++++ Material for this exercise

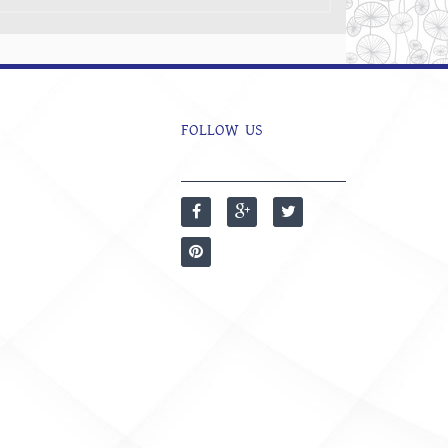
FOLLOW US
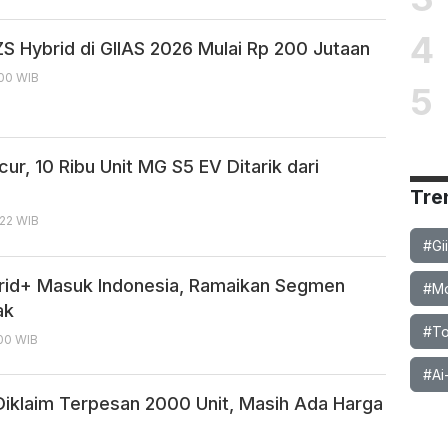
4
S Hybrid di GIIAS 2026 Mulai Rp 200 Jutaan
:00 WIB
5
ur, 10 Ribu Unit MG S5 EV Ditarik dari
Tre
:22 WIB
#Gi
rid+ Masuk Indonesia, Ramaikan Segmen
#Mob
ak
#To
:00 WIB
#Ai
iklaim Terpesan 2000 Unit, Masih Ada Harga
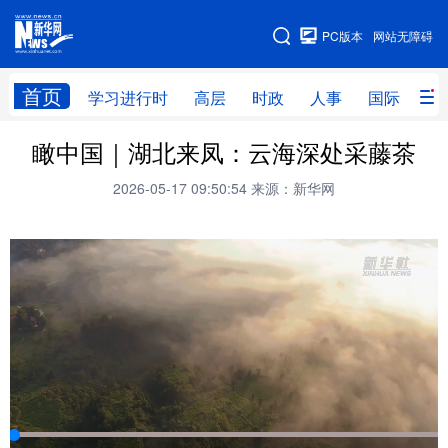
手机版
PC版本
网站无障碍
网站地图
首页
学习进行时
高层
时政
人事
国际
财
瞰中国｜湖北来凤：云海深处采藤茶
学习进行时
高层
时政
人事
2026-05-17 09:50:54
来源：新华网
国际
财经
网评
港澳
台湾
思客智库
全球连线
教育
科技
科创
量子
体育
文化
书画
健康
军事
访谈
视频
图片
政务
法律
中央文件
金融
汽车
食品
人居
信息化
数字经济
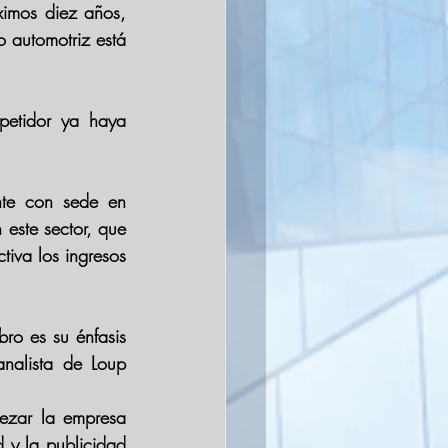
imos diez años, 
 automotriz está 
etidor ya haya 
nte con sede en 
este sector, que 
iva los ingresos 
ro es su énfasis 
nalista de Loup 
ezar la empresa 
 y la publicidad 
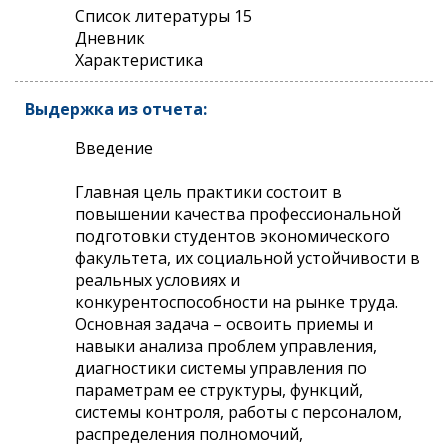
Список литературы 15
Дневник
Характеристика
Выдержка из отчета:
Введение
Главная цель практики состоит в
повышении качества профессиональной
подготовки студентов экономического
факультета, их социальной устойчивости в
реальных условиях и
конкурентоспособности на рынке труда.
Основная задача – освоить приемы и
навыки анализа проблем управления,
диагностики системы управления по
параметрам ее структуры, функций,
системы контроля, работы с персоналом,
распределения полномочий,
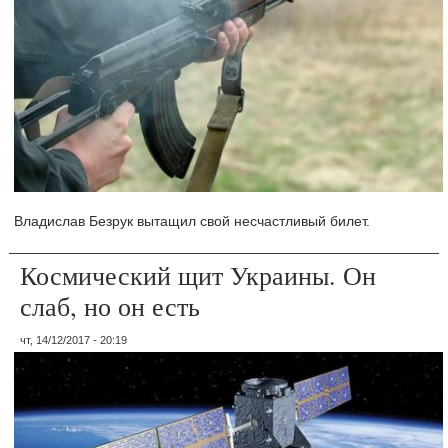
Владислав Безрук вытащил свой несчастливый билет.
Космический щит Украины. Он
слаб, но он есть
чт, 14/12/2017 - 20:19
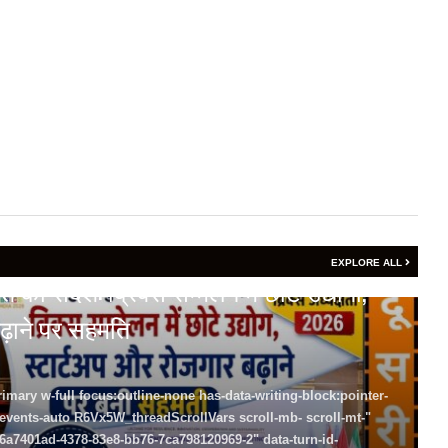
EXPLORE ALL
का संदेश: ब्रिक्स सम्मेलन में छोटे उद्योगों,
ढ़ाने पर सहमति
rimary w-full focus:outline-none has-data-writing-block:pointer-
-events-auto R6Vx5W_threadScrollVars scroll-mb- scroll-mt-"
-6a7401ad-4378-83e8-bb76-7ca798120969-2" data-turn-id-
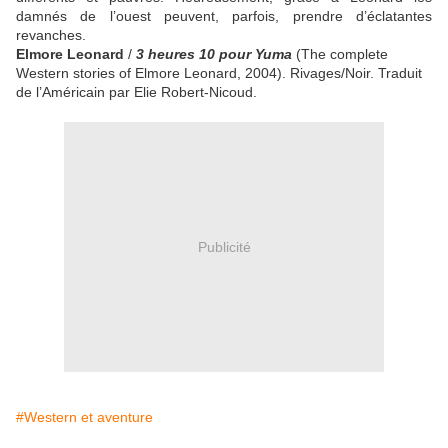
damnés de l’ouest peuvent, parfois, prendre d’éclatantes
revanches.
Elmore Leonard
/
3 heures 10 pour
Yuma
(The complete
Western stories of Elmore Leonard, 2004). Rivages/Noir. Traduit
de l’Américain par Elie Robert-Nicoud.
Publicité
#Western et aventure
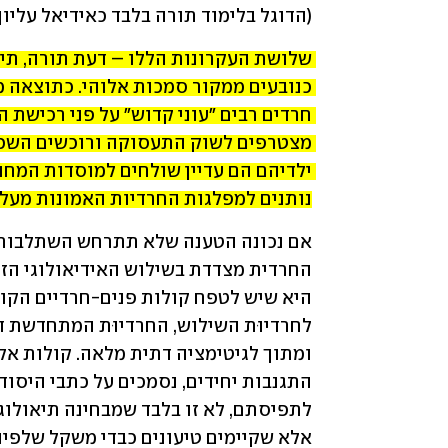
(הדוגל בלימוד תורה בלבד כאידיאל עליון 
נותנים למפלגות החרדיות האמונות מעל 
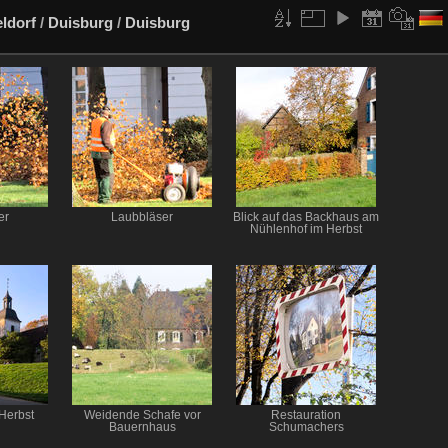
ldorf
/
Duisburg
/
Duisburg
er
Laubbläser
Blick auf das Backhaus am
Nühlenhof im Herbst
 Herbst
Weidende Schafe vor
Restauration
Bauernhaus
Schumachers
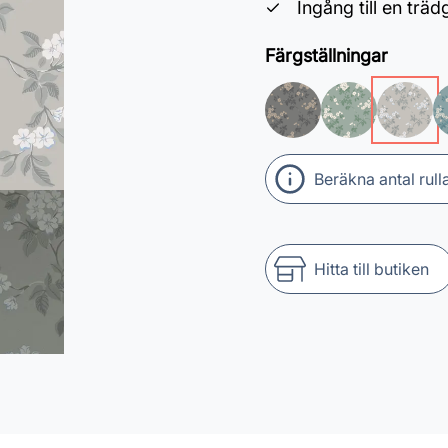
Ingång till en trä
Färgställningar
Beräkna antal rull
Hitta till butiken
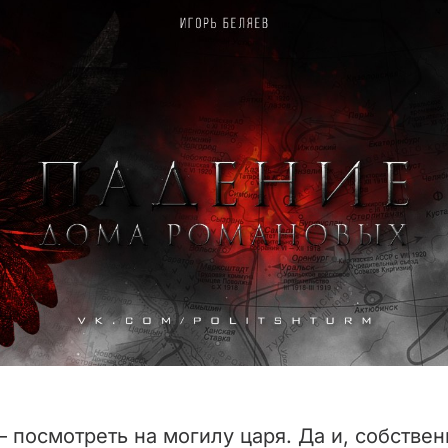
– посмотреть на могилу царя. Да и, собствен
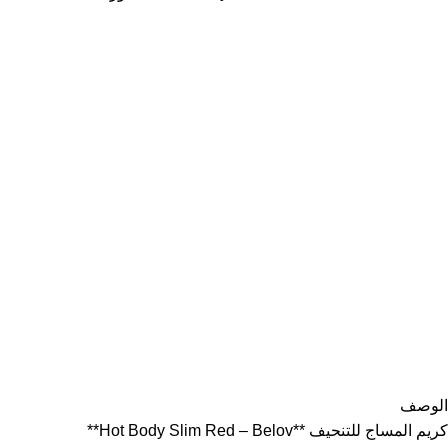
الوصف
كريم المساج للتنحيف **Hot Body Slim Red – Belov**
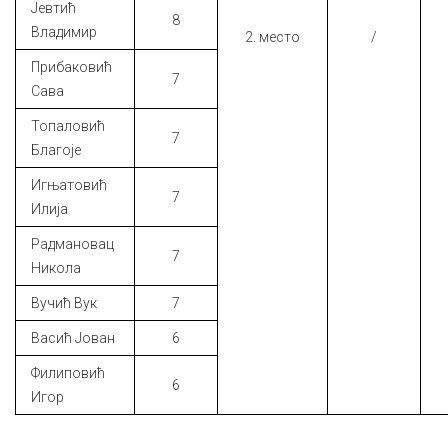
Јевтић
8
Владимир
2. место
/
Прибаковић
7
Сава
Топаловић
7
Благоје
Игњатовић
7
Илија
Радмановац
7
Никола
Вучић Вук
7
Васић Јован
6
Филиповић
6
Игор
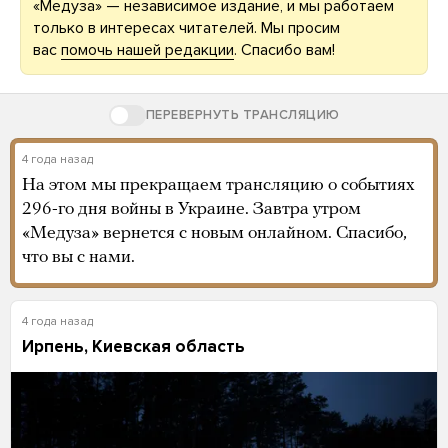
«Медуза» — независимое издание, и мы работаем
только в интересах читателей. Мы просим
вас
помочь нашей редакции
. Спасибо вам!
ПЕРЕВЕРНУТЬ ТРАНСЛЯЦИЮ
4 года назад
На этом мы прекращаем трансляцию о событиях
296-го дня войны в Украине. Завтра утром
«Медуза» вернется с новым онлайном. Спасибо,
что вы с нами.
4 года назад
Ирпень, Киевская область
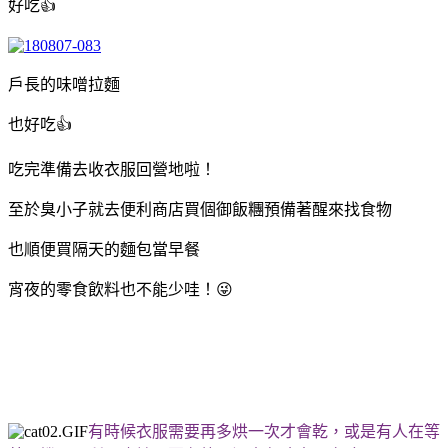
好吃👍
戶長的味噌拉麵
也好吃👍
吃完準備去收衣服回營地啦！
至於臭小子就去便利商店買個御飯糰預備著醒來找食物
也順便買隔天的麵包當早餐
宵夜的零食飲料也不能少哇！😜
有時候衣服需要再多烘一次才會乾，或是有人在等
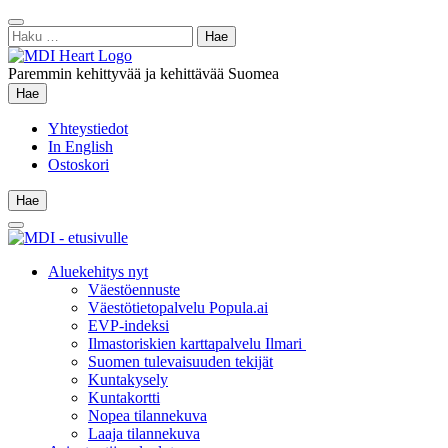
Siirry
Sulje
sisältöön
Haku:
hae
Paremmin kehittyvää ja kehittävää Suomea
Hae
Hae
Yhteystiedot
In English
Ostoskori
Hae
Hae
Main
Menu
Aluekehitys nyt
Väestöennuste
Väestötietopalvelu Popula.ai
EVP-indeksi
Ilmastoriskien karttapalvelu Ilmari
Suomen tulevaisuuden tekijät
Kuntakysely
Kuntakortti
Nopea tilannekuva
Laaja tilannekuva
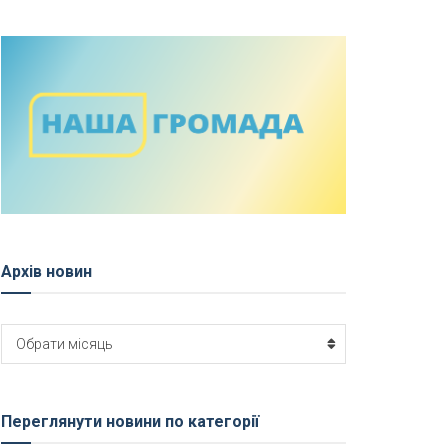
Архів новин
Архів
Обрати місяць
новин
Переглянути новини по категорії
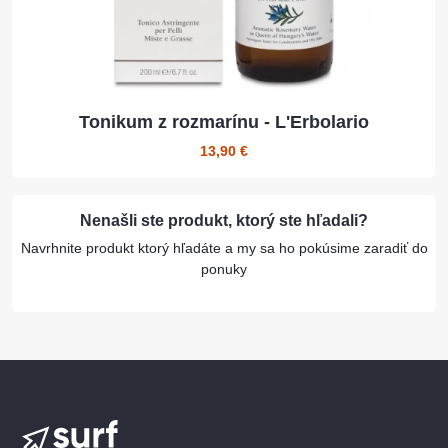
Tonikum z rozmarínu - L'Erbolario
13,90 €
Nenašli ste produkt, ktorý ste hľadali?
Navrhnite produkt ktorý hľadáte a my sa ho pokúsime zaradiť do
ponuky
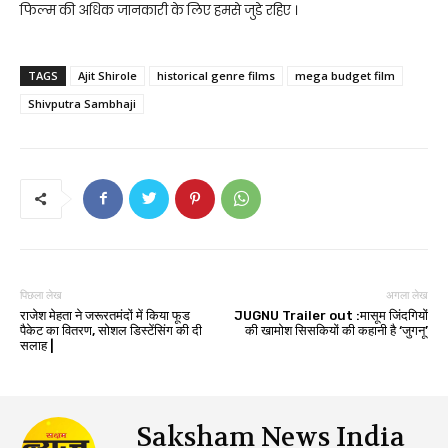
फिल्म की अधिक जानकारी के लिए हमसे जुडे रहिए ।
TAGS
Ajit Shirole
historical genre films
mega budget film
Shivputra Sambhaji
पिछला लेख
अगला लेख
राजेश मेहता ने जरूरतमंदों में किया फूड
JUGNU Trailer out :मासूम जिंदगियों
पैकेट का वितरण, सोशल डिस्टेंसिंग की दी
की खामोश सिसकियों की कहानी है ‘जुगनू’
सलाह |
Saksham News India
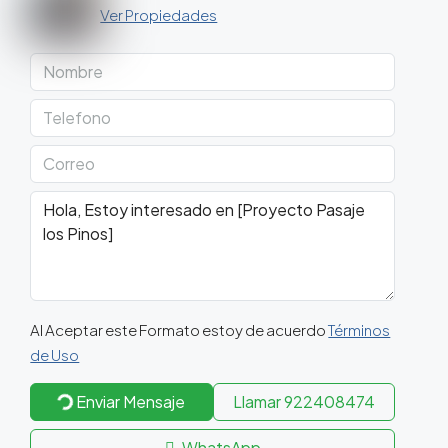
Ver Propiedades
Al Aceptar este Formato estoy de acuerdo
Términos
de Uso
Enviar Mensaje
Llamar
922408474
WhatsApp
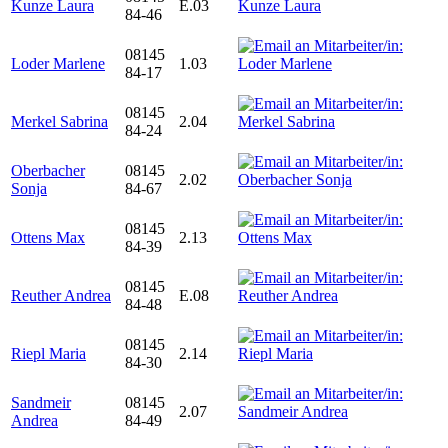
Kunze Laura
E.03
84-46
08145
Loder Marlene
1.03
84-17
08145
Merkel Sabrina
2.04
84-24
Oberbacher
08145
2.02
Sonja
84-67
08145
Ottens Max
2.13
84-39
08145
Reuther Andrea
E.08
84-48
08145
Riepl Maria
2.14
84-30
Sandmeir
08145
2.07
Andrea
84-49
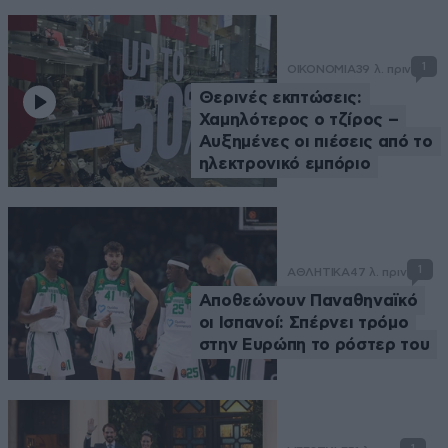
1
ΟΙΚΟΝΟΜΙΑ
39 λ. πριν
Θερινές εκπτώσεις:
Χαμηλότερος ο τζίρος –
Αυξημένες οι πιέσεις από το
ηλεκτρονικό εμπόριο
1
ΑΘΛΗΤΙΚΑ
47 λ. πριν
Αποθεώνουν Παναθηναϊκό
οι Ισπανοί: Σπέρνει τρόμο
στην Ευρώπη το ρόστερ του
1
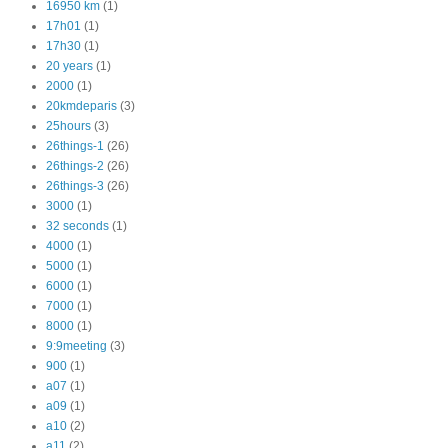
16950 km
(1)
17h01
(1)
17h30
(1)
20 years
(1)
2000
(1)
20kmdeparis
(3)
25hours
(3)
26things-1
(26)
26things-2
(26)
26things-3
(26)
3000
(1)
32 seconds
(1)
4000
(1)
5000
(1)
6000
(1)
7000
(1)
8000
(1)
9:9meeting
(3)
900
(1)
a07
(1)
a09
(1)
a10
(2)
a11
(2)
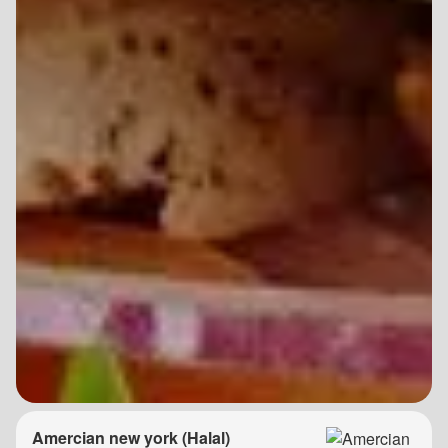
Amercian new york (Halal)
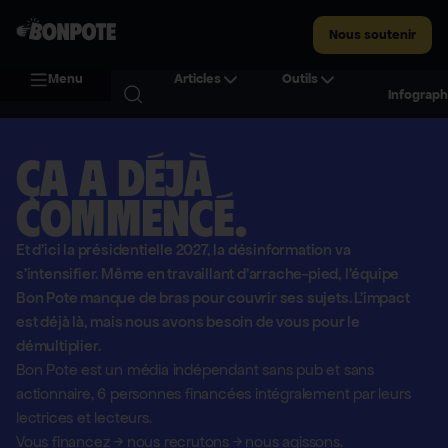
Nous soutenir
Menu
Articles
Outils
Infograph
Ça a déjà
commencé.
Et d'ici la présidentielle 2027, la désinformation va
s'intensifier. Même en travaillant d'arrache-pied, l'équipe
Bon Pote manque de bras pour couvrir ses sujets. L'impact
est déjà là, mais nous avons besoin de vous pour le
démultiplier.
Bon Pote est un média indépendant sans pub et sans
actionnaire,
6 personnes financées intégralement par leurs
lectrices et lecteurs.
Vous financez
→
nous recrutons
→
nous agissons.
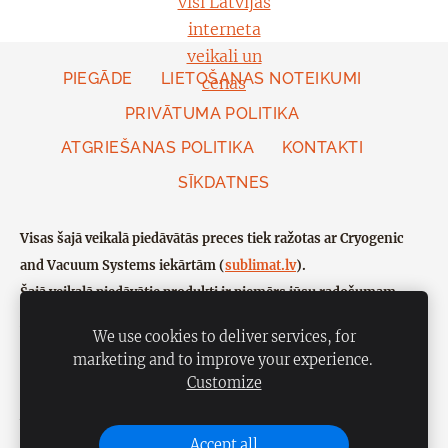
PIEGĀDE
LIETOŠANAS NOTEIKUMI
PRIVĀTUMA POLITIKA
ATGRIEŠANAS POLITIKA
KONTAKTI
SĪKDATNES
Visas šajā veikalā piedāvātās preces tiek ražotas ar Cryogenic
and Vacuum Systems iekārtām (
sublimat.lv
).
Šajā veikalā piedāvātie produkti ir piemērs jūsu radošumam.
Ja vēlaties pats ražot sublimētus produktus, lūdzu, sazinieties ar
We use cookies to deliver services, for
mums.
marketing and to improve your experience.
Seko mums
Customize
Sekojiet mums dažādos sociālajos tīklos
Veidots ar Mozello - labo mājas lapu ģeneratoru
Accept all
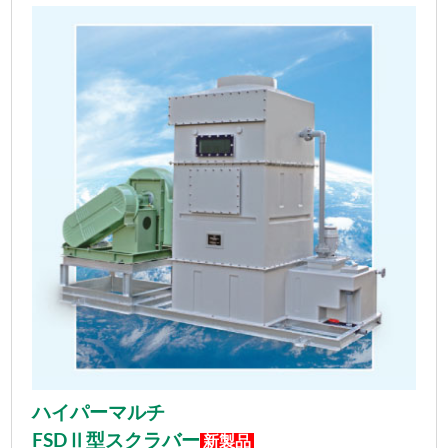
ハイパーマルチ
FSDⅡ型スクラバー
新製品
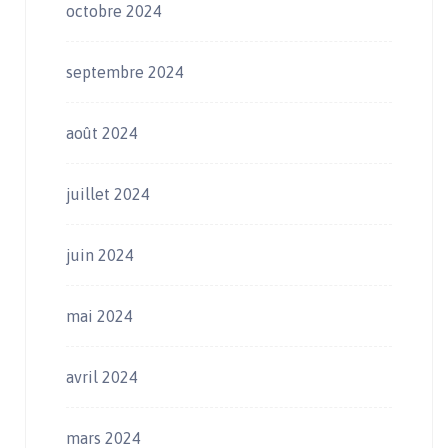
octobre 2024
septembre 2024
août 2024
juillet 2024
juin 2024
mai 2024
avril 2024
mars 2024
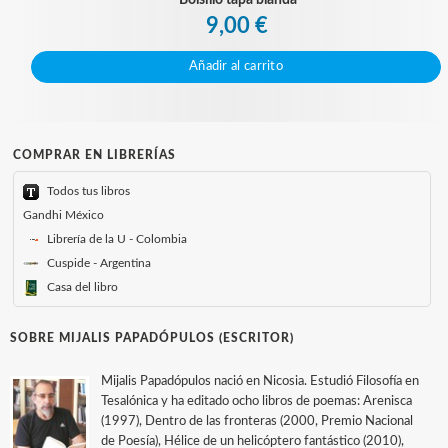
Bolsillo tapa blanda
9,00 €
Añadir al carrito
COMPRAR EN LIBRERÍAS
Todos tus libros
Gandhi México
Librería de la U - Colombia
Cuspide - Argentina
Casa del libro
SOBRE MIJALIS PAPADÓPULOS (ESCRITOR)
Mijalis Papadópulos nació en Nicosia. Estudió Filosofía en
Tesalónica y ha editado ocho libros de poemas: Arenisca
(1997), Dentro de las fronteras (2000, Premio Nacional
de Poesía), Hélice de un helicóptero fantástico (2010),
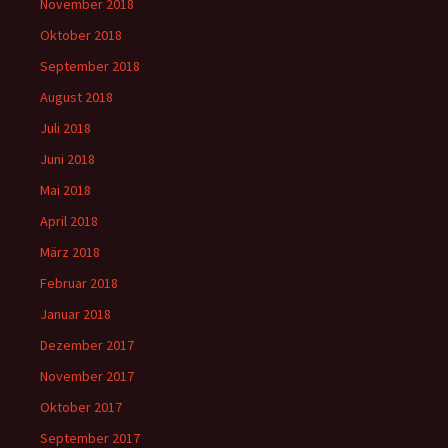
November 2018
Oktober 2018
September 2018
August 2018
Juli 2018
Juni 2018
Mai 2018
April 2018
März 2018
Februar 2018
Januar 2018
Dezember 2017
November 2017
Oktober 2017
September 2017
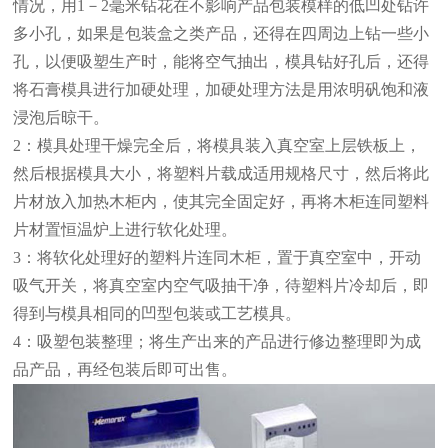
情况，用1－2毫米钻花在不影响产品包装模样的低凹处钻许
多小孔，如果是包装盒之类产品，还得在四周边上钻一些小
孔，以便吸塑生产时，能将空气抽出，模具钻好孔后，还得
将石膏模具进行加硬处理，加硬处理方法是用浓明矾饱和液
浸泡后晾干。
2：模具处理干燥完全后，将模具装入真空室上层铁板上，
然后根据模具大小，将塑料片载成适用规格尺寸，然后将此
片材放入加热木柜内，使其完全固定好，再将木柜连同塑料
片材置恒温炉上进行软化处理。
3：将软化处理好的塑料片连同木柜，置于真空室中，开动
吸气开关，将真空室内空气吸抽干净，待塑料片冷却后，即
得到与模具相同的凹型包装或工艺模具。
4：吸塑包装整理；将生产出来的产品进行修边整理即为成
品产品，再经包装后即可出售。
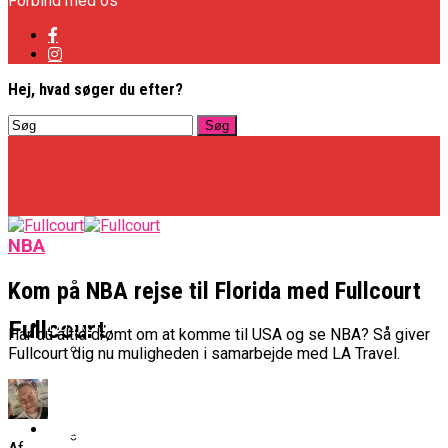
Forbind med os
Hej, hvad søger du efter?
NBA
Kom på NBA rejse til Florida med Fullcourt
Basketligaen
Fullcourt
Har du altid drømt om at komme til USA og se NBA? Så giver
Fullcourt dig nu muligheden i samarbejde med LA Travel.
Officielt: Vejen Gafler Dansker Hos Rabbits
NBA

++++++++

● **What this task involves**
From the records above, copy every line that includes the word "mums".

● **Solution to this task**
mums.
Seko mums
Sekojiet mums dažādos sociālajos tīklos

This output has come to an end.